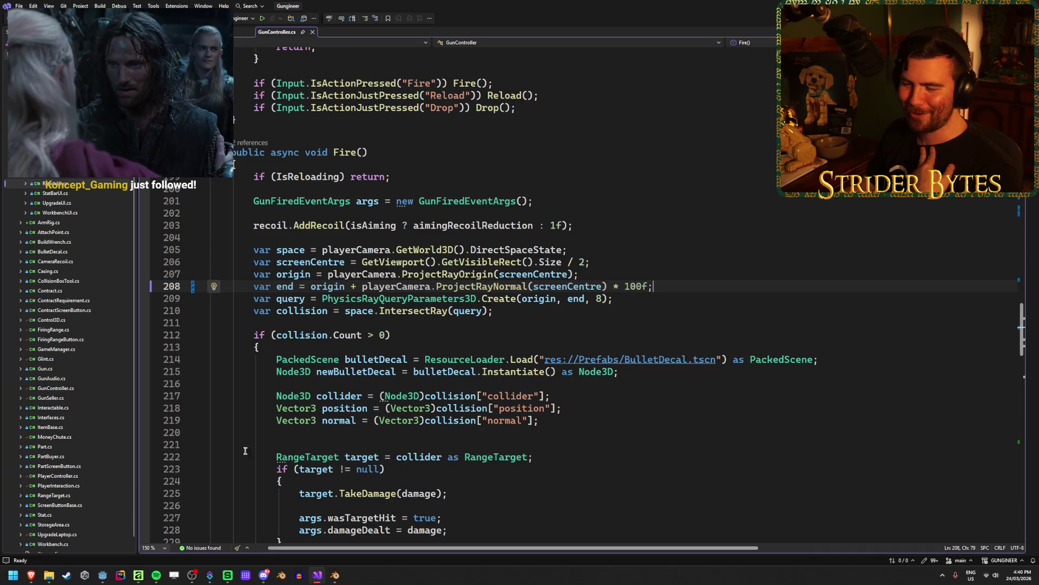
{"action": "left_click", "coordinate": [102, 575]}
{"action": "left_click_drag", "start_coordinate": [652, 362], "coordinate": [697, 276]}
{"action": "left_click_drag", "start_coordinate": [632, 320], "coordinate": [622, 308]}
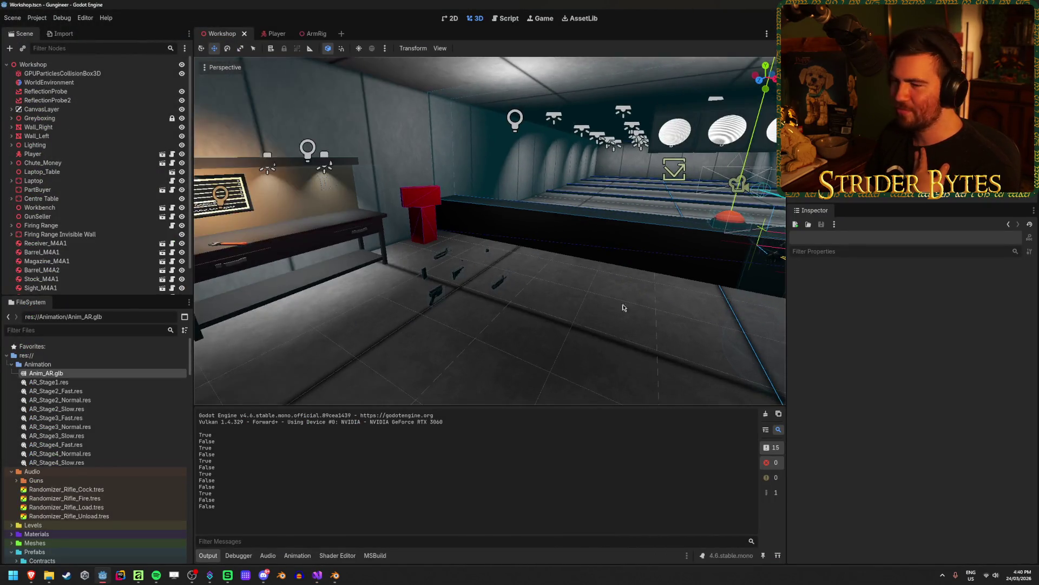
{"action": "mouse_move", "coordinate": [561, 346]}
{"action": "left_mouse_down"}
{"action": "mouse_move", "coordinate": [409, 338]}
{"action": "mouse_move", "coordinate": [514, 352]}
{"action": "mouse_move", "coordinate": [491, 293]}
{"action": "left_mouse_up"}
= = = = =
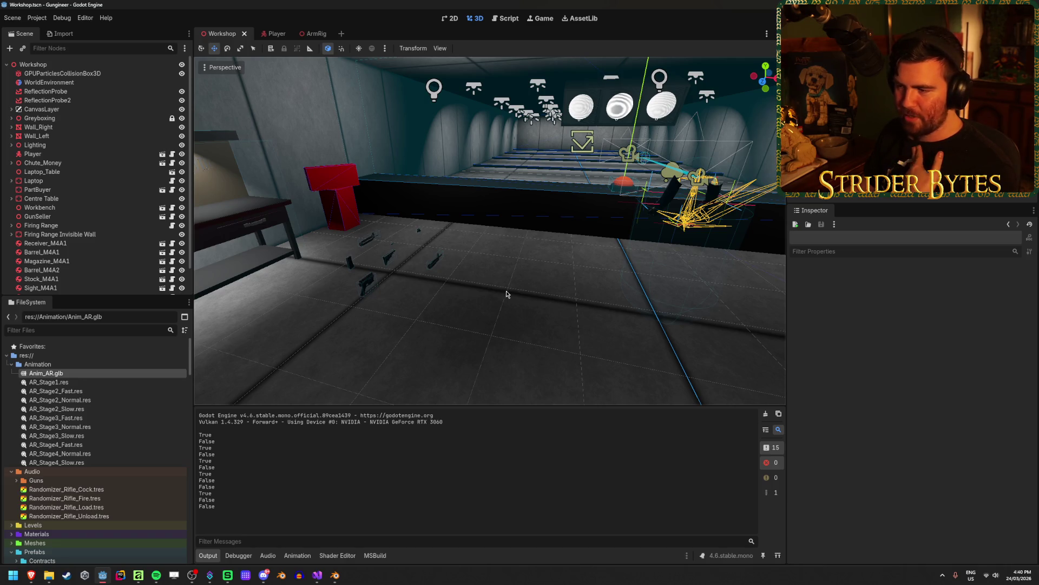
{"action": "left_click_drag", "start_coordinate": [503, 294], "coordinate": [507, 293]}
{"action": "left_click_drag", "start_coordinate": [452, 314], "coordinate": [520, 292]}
= = = = =
Directions for this task:
Pull out all lines from the entries above in which the word "coordinate" appears.

Result of this exercise:
{"action": "left_click", "coordinate": [102, 575]}
{"action": "left_click_drag", "start_coordinate": [652, 362], "coordinate": [697, 276]}
{"action": "left_click_drag", "start_coordinate": [632, 320], "coordinate": [622, 308]}
{"action": "mouse_move", "coordinate": [561, 346]}
{"action": "mouse_move", "coordinate": [409, 338]}
{"action": "mouse_move", "coordinate": [514, 352]}
{"action": "mouse_move", "coordinate": [491, 293]}
{"action": "left_click_drag", "start_coordinate": [503, 294], "coordinate": [507, 293]}
{"action": "left_click_drag", "start_coordinate": [452, 314], "coordinate": [520, 292]}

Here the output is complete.